- [Your task]
Copy out all the lines of the data that hold the word "stagflation".

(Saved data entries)
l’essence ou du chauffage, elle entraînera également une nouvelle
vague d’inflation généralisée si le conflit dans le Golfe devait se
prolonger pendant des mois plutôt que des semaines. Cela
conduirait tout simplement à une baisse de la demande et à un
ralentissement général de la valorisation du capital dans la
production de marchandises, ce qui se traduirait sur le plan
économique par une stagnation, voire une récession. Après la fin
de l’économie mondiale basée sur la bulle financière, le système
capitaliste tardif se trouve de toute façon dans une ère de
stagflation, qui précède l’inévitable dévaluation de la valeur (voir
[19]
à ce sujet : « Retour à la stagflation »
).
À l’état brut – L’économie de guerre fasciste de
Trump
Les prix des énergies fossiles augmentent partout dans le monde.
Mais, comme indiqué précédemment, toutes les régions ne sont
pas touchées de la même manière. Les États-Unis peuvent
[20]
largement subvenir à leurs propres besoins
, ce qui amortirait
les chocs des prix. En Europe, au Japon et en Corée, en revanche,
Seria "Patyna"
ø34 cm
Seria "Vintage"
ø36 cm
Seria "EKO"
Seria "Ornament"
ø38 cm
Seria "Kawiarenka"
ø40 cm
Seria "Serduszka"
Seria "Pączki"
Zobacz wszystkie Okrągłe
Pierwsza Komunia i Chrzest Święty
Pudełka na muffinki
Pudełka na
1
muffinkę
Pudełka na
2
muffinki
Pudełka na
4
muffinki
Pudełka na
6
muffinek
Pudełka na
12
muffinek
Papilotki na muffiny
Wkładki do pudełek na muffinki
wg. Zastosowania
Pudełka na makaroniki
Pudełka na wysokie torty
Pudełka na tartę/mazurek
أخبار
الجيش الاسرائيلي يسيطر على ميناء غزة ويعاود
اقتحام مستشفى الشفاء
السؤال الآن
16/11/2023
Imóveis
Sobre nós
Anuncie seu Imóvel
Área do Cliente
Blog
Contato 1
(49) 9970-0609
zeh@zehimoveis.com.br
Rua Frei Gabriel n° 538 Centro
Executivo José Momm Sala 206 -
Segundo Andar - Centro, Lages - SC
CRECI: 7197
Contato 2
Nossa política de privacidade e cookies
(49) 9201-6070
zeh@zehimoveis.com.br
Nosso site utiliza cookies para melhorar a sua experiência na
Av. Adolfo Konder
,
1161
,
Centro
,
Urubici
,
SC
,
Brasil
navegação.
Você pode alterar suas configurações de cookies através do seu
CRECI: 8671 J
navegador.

- [Exercise solution]
stagflation, qui précède l’inévitable dévaluation de la valeur (voir
à ce sujet : « Retour à la stagflation »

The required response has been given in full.